Each structural cost removed passes savings forward. Each savings makes the next round easier. Over years - not months - the cost base shifts downward. The tax increases from prong 1 can phase out. The volunteer burden from prong 2 can shift from survival to enrichment.

How the three prongs reinforce each other

Three-prong reinforcement cycle: Tax Bridge, Community, and Structural Savings mutually supporting each other

Without prong 1, the system collapses before prongs 2 and 3 can work. Without prong 2, prong 1 is just throwing money at a broken system. Without prong 3, prong 1 repeats forever and prong 2 burns out volunteers.

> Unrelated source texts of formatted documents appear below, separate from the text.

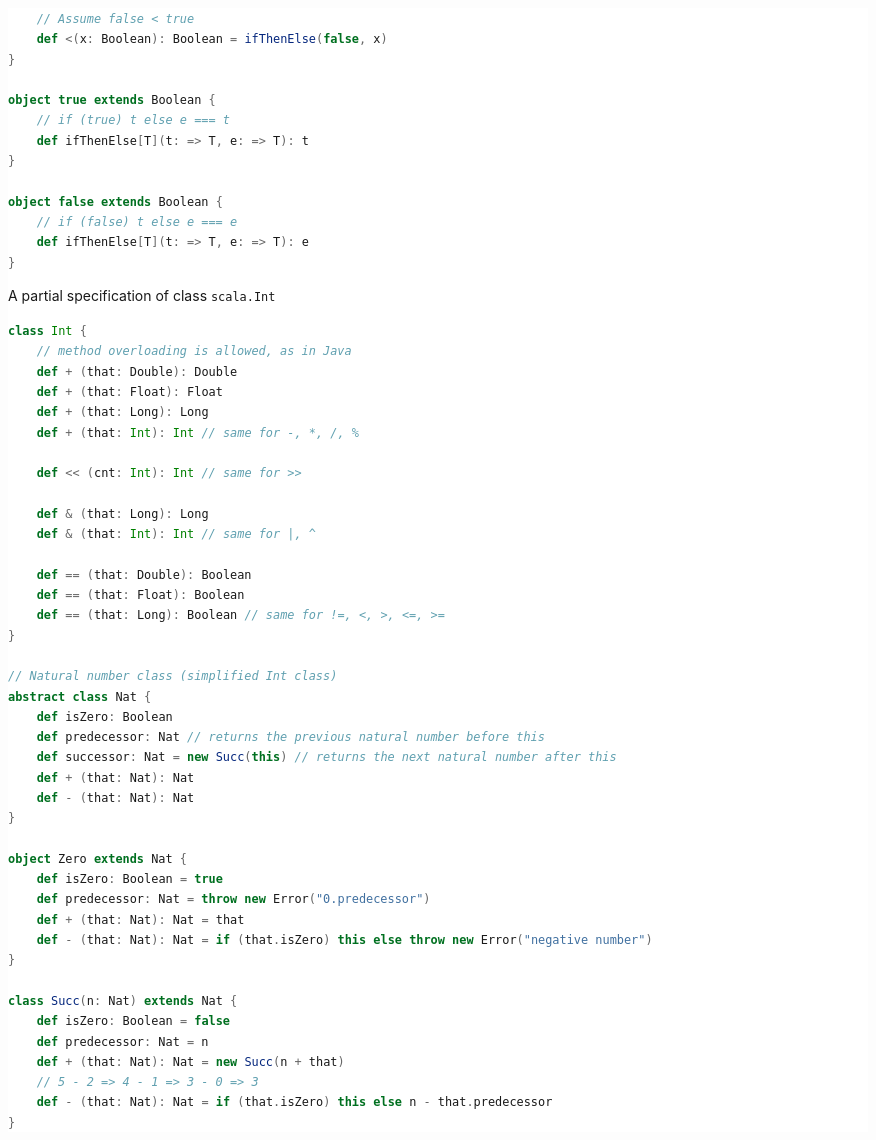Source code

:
 ```scala
	// Assume false < true
	def <(x: Boolean): Boolean = ifThenElse(false, x)
}

object true extends Boolean {
	// if (true) t else e === t
	def ifThenElse[T](t: => T, e: => T): t
}

object false extends Boolean {
	// if (false) t else e === e
	def ifThenElse[T](t: => T, e: => T): e
}
```

A partial specification of class `scala.Int`

```scala
class Int {
	// method overloading is allowed, as in Java
	def + (that: Double): Double
	def + (that: Float): Float
	def + (that: Long): Long
	def + (that: Int): Int // same for -, *, /, %

	def << (cnt: Int): Int // same for >>

	def & (that: Long): Long
	def & (that: Int): Int // same for |, ^

	def == (that: Double): Boolean
	def == (that: Float): Boolean
	def == (that: Long): Boolean // same for !=, <, >, <=, >=
}

// Natural number class (simplified Int class)
abstract class Nat {
	def isZero: Boolean
	def predecessor: Nat // returns the previous natural number before this
	def successor: Nat = new Succ(this) // returns the next natural number after this
	def + (that: Nat): Nat
	def - (that: Nat): Nat
}

object Zero extends Nat {
	def isZero: Boolean = true
	def predecessor: Nat = throw new Error("0.predecessor")
	def + (that: Nat): Nat = that
	def - (that: Nat): Nat = if (that.isZero) this else throw new Error("negative number")
}

class Succ(n: Nat) extends Nat {
	def isZero: Boolean = false
	def predecessor: Nat = n
	def + (that: Nat): Nat = new Succ(n + that)
	// 5 - 2 => 4 - 1 => 3 - 0 => 3
	def - (that: Nat): Nat = if (that.isZero) this else n - that.predecessor
}
```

All three. Together. With a timeline.

The Long Game

If this works - if the community can measurably reduce extraction costs in even a few areas - it proves something important: costs don’t have to go up. The spiral can run in reverse. And every community that proves it in one area gives every other community a template for doing the same.

That’s the bigger vision: not one school district saving money, but a pattern that spreads. Globalize the solution, localize the implementation. The recipe is shareable. The cooking is always local.

The school board crisis is where this starts. Not because it’s the biggest problem, but because it’s the one where the community already showed up - a thousand strong, going past midnight, because they care. That energy deserves a better outlet than three-minute soundbites at a polite wall.

And maybe, if we get it right, the next generation grows up in a community where the default isn’t scarcity and extraction but sufficiency and engagement. Where you volunteer because you want to, work because it’s meaningful, and the systems that serve you don’t cost more than the service is worth.

That’s not utopia. It’s just a community where the pie stopped shrinking.